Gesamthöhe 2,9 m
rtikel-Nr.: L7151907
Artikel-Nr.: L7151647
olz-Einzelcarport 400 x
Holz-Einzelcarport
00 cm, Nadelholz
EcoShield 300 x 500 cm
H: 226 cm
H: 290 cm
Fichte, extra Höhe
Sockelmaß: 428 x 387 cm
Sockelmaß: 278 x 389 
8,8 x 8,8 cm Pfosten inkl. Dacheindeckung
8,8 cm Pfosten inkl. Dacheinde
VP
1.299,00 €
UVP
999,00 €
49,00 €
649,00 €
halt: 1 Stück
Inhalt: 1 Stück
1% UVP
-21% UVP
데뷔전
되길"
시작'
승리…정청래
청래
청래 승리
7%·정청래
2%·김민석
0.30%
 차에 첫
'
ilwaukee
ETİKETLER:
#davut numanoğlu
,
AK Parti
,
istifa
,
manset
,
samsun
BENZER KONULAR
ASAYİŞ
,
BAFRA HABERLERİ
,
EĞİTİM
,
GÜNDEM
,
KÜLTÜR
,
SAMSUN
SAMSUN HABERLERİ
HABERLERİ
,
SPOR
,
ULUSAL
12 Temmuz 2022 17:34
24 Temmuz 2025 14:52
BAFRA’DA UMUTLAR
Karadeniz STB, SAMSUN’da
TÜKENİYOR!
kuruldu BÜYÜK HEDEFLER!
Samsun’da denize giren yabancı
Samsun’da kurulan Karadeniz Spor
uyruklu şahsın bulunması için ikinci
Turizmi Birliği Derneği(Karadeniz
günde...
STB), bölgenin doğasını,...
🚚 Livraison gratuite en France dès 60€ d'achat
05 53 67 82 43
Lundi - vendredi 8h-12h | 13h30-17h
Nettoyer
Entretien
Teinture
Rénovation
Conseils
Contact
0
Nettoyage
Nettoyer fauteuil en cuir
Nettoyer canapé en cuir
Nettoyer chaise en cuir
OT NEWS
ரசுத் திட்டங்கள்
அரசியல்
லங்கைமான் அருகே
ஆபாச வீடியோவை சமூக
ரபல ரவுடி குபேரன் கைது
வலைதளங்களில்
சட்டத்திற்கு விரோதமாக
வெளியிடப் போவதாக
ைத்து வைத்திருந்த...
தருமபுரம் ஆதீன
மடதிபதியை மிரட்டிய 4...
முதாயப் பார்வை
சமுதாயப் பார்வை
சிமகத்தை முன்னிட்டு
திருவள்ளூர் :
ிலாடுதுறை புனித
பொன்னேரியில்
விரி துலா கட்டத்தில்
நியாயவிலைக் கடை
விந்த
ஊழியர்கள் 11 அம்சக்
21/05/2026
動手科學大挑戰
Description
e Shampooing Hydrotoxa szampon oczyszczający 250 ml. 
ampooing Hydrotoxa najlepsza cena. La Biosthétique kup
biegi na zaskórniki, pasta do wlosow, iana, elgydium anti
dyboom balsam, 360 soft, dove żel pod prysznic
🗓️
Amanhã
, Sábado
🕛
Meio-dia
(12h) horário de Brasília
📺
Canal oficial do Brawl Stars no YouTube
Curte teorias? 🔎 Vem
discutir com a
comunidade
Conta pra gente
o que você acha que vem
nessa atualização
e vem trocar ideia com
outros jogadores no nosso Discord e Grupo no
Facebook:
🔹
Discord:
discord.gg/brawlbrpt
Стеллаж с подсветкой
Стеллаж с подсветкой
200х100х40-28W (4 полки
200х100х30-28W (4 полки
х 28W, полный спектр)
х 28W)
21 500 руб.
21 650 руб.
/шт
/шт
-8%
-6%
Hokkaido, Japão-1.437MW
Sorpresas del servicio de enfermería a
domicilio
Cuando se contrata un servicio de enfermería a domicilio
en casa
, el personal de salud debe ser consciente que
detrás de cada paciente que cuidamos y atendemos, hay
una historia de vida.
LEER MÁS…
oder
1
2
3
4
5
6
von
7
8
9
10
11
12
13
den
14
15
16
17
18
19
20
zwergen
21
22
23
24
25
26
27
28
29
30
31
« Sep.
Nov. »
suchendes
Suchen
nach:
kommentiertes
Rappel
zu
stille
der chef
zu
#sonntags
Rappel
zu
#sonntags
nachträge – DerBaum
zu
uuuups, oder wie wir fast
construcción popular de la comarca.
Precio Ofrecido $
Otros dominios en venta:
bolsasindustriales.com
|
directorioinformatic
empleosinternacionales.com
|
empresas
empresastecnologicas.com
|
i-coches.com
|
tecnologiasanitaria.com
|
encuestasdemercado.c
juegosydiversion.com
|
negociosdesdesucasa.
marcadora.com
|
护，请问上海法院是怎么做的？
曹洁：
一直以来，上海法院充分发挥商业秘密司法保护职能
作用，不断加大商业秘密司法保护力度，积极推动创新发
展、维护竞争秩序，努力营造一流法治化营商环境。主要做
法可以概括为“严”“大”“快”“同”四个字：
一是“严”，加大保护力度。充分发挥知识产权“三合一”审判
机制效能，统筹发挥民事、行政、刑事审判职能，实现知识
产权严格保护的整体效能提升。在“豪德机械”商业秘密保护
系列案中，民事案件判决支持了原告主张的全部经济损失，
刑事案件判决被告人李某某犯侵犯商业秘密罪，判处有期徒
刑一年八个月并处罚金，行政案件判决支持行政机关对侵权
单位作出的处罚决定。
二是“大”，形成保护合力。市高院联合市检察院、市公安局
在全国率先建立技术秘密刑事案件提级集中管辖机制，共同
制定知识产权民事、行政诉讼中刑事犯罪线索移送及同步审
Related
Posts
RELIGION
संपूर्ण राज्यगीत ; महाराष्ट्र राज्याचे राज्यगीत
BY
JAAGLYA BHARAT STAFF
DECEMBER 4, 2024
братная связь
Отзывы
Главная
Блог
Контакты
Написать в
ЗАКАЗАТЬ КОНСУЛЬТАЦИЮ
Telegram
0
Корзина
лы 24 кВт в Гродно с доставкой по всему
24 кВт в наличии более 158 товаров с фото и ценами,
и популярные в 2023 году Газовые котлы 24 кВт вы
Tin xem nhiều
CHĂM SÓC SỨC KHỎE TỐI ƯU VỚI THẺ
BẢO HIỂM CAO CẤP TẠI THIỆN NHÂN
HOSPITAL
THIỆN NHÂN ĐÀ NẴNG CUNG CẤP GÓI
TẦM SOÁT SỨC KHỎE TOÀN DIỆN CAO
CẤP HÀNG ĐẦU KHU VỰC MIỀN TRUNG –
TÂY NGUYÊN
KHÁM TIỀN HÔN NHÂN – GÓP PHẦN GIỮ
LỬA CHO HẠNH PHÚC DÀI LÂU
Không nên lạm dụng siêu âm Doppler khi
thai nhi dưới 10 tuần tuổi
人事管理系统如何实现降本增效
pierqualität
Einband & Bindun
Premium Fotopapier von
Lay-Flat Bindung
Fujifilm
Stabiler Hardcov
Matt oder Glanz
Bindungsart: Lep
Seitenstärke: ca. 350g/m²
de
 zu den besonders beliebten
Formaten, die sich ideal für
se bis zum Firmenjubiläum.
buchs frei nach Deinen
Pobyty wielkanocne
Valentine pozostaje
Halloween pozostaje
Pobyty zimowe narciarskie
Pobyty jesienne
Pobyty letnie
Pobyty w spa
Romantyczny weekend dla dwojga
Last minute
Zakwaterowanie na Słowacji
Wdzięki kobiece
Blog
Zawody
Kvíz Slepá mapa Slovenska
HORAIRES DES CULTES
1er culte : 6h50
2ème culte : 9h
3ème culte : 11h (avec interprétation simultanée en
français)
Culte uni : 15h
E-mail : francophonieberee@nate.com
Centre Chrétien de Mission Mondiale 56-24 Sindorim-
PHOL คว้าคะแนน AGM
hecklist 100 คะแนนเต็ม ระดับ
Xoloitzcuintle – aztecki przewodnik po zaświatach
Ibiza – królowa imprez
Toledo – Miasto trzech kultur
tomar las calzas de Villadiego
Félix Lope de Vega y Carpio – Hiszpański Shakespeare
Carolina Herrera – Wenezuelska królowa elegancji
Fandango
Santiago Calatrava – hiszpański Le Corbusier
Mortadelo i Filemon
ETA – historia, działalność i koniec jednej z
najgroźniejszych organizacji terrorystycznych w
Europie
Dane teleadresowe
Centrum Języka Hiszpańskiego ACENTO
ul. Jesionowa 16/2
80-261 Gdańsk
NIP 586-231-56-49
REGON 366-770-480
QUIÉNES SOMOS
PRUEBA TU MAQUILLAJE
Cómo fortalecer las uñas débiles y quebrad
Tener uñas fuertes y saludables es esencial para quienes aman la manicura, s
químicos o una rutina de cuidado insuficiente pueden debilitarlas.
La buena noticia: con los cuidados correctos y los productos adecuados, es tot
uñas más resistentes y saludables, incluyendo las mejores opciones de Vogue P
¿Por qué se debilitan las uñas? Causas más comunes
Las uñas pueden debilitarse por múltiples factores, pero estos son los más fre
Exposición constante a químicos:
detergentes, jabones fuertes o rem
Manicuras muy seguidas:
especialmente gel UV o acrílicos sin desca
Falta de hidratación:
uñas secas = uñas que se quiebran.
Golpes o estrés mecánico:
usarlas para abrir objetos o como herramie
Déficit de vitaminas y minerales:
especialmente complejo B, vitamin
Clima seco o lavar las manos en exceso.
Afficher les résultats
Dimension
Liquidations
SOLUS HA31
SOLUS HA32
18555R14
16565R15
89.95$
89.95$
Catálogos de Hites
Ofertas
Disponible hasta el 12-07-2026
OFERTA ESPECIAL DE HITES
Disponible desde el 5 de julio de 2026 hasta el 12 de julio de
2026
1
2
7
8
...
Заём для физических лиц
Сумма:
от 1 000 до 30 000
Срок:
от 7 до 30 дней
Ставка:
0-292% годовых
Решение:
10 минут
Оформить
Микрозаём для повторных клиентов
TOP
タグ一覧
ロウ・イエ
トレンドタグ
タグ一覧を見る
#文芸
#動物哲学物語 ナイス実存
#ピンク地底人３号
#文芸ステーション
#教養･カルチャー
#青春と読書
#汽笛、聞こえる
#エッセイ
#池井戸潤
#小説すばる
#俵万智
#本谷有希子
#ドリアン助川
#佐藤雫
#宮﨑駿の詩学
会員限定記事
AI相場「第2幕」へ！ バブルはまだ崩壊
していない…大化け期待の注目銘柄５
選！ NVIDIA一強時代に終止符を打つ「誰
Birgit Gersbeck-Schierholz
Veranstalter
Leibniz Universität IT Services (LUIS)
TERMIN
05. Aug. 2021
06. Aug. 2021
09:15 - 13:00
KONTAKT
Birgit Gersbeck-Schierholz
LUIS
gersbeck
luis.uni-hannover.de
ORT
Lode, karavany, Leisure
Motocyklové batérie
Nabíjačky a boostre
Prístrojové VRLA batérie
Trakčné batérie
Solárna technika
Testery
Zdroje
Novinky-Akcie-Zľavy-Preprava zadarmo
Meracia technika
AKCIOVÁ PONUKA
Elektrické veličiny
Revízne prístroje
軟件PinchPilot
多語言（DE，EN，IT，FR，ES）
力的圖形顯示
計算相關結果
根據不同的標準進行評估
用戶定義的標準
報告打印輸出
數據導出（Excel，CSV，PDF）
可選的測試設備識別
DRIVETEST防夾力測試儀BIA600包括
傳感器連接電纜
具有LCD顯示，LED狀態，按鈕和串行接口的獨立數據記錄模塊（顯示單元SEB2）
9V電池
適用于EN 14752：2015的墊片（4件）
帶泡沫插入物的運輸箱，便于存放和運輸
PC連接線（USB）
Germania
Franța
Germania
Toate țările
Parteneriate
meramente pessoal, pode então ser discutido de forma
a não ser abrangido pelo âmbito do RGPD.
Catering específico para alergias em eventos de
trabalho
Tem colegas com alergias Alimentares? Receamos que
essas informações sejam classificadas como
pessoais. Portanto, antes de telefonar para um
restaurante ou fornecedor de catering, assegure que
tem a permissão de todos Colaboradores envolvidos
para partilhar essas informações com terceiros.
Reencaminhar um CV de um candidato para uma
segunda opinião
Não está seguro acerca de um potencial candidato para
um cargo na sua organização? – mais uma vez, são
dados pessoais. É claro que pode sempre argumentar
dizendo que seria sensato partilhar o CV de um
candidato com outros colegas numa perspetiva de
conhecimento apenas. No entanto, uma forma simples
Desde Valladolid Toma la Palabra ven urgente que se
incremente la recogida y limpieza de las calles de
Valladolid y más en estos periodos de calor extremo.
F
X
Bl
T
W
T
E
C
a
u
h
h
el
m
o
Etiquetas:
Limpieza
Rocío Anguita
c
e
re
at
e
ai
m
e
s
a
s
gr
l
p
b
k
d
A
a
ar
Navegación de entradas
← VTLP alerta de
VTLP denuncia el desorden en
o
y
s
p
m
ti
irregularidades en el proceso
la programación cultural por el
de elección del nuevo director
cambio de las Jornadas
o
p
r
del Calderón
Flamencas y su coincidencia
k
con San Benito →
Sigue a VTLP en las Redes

____________

Exercise requirements: Rewrite the data from its first line through the line containing "ampooing Hydrotoxa najlepsza", inclusive, replacing "Fichte" with "Kiefer" and leaving everything else unchanged.

Response to this exercise:
Gesamthöhe 2,9 m
rtikel-Nr.: L7151907
Artikel-Nr.: L7151647
olz-Einzelcarport 400 x
Holz-Einzelcarport
00 cm, Nadelholz
EcoShield 300 x 500 cm
H: 226 cm
H: 290 cm
Kiefer, extra Höhe
Sockelmaß: 428 x 387 cm
Sockelmaß: 278 x 389 
8,8 x 8,8 cm Pfosten inkl. Dacheindeckung
8,8 cm Pfosten inkl. Dacheinde
VP
1.299,00 €
UVP
999,00 €
49,00 €
649,00 €
halt: 1 Stück
Inhalt: 1 Stück
1% UVP
-21% UVP
데뷔전
되길"
시작'
승리…정청래
청래
청래 승리
7%·정청래
2%·김민석
0.30%
 차에 첫
'
ilwaukee
ETİKETLER:
#davut numanoğlu
,
AK Parti
,
istifa
,
manset
,
samsun
BENZER KONULAR
ASAYİŞ
,
BAFRA HABERLERİ
,
EĞİTİM
,
GÜNDEM
,
KÜLTÜR
,
SAMSUN
SAMSUN HABERLERİ
HABERLERİ
,
SPOR
,
ULUSAL
12 Temmuz 2022 17:34
24 Temmuz 2025 14:52
BAFRA’DA UMUTLAR
Karadeniz STB, SAMSUN’da
TÜKENİYOR!
kuruldu BÜYÜK HEDEFLER!
Samsun’da denize giren yabancı
Samsun’da kurulan Karadeniz Spor
uyruklu şahsın bulunması için ikinci
Turizmi Birliği Derneği(Karadeniz
günde...
STB), bölgenin doğasını,...
🚚 Livraison gratuite en France dès 60€ d'achat
05 53 67 82 43
Lundi - vendredi 8h-12h | 13h30-17h
Nettoyer
Entretien
Teinture
Rénovation
Conseils
Contact
0
Nettoyage
Nettoyer fauteuil en cuir
Nettoyer canapé en cuir
Nettoyer chaise en cuir
OT NEWS
ரசுத் திட்டங்கள்
அரசியல்
லங்கைமான் அருகே
ஆபாச வீடியோவை சமூக
ரபல ரவுடி குபேரன் கைது
வலைதளங்களில்
சட்டத்திற்கு விரோதமாக
வெளியிடப் போவதாக
ைத்து வைத்திருந்த...
தருமபுரம் ஆதீன
மடதிபதியை மிரட்டிய 4...
முதாயப் பார்வை
சமுதாயப் பார்வை
சிமகத்தை முன்னிட்டு
திருவள்ளூர் :
ிலாடுதுறை புனித
பொன்னேரியில்
விரி துலா கட்டத்தில்
நியாயவிலைக் கடை
விந்த
ஊழியர்கள் 11 அம்சக்
21/05/2026
動手科學大挑戰
Description
e Shampooing Hydrotoxa szampon oczyszczający 250 ml. 
ampooing Hydrotoxa najlepsza cena. La Biosthétique kup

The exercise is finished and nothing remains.